I have a large integer N < 10^2500. I need to get the number of bits set in its binary representation. The number is given in base 10 in a file. Here's how I'm doing it right now :

I made a class called BigNumber which uses an array to store very big integers.

1. I am parsing the number into a BigNumber object in base 10.
2. I am converting said number into base `2^x` (using 25 for x now, but what matters is that it is a power of 2). For conversion I use the standard method of division by the base repeatedly until the quotient is 0.
3. Because the number of bits set in `a * 2^x` is equal to the number of bits set in `a` (we can write `a` as a sum of `n` powers of 2 and when we multiply by a power of 2 we are going to get `n` factors so `n` bits) I just need to calculate the number of bits set in every digit of my number using the SWAR algorithm for x < 32, and them sum them up.

This method works, but it is very slow(takes a very long time for a 2500 digit number), and I am assuming it's because of my implementation of division or base change algorithm.

Here's my whole BigNumber class in C++.

Am I approaching this the right way ? And if so, how can I make it run faster ?

This is for learning, not production code, so I'm not going to use already implemented libraries.
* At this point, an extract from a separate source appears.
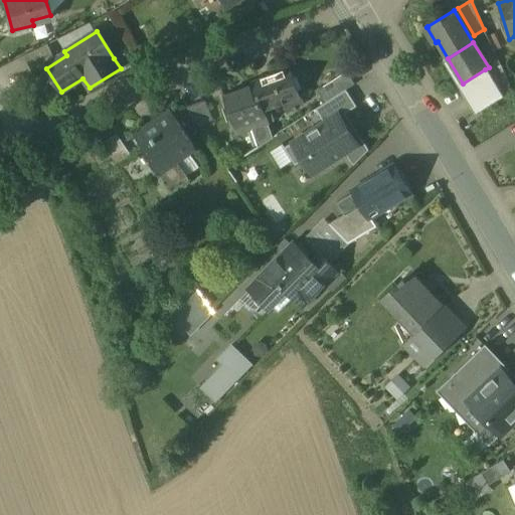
[(47,44),(24,56),(31,69),(54,58),(47,44)]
• hint: modern computers are storing numbers as a power of 8, so you could use it Sep 20, 2016 at 14:14

You have rather tied your hands by storing your `BigNumber` in base 10, but I can see the practicalities of doing that, both for input and output and for general debugging.
Division is always slower than you'd expect, so you should create a new `BigNumber33554432` class which uses base 2^25 instead of base 10. You only need it to be able to add numbers between 1 and 9 into a BigNumber and to multiply a BigNumber by 10, so it will be really easy to write and fast to execute. Then you can convert your base-10 numbers to base 2^25 by reading the digits from left to right. At each step, multiply your current result by 10 and add the new digit.